Dr. Emrick's Books and Articles
ED and Hospital Capacity Analytics
A while ago, I observed an older gentleman pacing outside an
ED curtained bay while paramedics waited for their stretcher. He had arrived
with short breath, received excellent care, then spent four additional hours on
a hallway gurney because no inpatient bed was available. This is not a one-off,
but a typical scene that repeats every day in emergency departments across the
country, and it signals a larger story about mismatched capacity, shifting
demand, and the hidden mathematics that link primary-care appointments, nurse
staffing, diagnostic turnaround, and ambulance off-load times.
Healthcare leadership, as well as researchers, have tracked
these patterns for years. When people cannot see a primary-care clinician
within a reasonable window, they search for the nearest setting that will
answer questions, rule out emergencies, and provide treatment. The emergency
department welcomes everyone twenty-four hours a day, so backlogged office
schedules flow directly into the front door. Those visits are not always
trivial; many uncover severe disease. Yet the cumulative result is a steadily
rising arrival curve that would challenge even a perfectly staffed unit. Inside
the hospital, a second bottleneck forms. Beds may exist on paper, but they
remain closed when nurse vacancies outstrip recruiting pipelines. One recent
survey revealed that hospitals were operating with only eighty-five percent of
the required nursing hours to open every licensed bed. That gap forces leaders
to choose between safe ratios and maximum throughput. Most pick safety, and the
emergency department becomes a holding area for admitted patients who have no
room upstairs. Boarding times lengthen, ambulance crews wait to unload, and the
arrival lobby fills with anxious families.

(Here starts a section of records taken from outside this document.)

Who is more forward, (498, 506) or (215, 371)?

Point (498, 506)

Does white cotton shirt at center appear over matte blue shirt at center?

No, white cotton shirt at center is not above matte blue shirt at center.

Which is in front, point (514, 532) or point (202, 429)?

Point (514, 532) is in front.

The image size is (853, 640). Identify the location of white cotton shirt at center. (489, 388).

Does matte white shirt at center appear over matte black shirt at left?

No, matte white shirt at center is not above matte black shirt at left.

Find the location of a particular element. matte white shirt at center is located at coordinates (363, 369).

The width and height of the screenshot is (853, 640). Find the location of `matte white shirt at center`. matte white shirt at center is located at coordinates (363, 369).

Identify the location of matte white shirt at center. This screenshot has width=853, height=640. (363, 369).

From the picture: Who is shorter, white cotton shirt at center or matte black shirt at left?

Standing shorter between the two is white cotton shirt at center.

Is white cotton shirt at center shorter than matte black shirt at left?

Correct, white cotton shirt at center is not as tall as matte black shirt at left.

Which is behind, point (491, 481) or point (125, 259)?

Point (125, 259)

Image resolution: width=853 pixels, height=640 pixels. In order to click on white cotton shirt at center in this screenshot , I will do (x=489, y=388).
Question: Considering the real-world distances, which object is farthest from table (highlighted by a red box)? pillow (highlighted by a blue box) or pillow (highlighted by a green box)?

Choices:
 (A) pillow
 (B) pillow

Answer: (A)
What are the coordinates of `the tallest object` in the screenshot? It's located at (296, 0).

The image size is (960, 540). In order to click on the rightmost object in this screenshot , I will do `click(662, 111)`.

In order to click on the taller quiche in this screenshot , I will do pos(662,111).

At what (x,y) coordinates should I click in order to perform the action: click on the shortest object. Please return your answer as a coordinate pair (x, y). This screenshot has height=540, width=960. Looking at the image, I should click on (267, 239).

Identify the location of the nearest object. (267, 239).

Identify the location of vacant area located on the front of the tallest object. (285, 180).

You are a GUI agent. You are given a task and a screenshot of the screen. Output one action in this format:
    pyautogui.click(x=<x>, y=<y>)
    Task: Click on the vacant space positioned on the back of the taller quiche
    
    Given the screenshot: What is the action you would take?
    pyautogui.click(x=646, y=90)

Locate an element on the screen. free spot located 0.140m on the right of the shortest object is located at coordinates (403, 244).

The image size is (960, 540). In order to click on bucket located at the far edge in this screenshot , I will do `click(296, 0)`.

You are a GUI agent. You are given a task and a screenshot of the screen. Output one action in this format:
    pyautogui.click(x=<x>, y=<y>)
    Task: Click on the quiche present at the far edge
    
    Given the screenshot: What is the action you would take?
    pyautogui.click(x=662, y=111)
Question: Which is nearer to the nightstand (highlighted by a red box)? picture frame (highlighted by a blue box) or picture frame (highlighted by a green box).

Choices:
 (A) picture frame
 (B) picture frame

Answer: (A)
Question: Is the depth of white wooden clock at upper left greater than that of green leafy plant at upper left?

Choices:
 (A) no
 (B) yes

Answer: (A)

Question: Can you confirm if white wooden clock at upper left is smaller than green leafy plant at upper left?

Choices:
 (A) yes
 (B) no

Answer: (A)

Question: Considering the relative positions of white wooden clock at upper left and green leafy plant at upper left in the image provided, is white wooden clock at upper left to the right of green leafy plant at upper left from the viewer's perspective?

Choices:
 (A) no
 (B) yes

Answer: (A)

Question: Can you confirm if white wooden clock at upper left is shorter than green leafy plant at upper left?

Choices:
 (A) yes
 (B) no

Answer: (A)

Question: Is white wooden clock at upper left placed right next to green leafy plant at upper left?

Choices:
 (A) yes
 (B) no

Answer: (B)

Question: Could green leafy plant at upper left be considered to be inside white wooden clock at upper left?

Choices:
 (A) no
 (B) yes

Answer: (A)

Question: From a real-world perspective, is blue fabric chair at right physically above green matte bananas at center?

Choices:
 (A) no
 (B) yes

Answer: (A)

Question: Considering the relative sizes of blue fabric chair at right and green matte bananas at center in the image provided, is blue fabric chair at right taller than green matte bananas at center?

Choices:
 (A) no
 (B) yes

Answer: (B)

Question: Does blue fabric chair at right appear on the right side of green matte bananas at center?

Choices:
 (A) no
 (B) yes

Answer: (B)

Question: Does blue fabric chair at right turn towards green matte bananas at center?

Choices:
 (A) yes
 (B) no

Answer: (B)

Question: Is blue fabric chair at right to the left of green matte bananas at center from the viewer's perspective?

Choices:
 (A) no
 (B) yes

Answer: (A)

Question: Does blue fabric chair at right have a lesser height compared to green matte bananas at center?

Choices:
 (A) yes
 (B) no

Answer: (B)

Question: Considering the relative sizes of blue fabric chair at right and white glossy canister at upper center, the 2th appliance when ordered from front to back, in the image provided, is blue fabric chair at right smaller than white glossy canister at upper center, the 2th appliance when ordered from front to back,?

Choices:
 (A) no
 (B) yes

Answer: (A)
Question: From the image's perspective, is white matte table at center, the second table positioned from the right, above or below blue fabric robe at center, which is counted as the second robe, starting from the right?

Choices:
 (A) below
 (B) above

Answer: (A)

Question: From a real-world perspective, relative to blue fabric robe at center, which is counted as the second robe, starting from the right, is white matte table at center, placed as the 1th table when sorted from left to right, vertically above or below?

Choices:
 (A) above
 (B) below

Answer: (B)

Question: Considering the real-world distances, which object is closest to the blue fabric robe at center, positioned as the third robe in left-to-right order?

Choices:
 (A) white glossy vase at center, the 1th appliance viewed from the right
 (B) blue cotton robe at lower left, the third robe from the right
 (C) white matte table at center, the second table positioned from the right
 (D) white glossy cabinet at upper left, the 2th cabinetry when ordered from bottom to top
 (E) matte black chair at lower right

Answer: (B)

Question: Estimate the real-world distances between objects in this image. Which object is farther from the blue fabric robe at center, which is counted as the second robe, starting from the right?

Diagnostics play their part. The laboratory that needs an
extra hour to report troponin results and the radiology suite that waits
forty-five minutes for a consult approval both add minutes to every visit.
Multiply those minutes by one hundred or more daily encounters, and an entire
shift’s worth of capacity evaporates before anyone notices. Meanwhile,
discharge delays ripple downstream. A medically ready patient may wait a day or
two for a skilled nursing placement or home health arrangement, which locks a
bed that could have been turned over to someone in the hallway. Conventional
dashboards track each metric in isolation, yet leaders rarely see how they
interact in real time. That observation prompted me to design and code an interactive
capacity model that runs in any modern browser and now lives on my WordPress
site. I wanted a tool that feels a bit like a flight simulator: move one lever,
watch the needles swing, and grasp how even modest-looking inputs drive large
systemic effects. I designed the model after translating peer-reviewed
coefficients into simple sliders. Change the median primary-care wait from
seven to ten days, and the arrival count jumps. Reduce available nursing hours,
and effective occupancy climbs. Slow the lab by thirty minutes, and boarding
inches upward. An on-screen gauge then classifies overall conditions as
Meeting, Fair, Poor, or High Risk. The categories mirror the escalation tiers
many hospitals already use, so the model speaks a familiar language while
inviting deeper exploration. Capacity
Management ER and Primary Care – Healthcare Leadership & Management
The code remains transparent by design. Every coefficient
sits in a comment block, ready for a quality manager to swap corporate averages
for local data. Leaders can share the link during standing huddles to test the
impact of redirecting five percent of low-acuity traffic to same-day video
visits or increasing observation unit capacity for syncope and chest pain.
Residents can slide the respiratory-surge dropdown to Severe and appreciate why
flu season demands proactive staffing plans rather than reactive diversions.
Finance officers can observe how boarding hours translate into ambulance
off-load delays and then reverse-engineer the staffing investment required to
bring the system back into the Meeting zone. As healthcare leaders, we must engage
colleagues, data scientists, and front-line clinicians to spend time understanding
how data and patients intersect. Could faster discharge paperwork release beds
earlier? Would a hospital-at-home program free enough capacity to avoid a
costly expansion? These experiments cost nothing beyond a few clicks, yet they
often prompt conversations that unlock genuine progress. I believe stories
drive change, and data makes stories credible. When both intersect, an image of
that pacing gentleman, followed by a scenario that predicts precisely how many
minutes his wait could shrink, decision makers listen.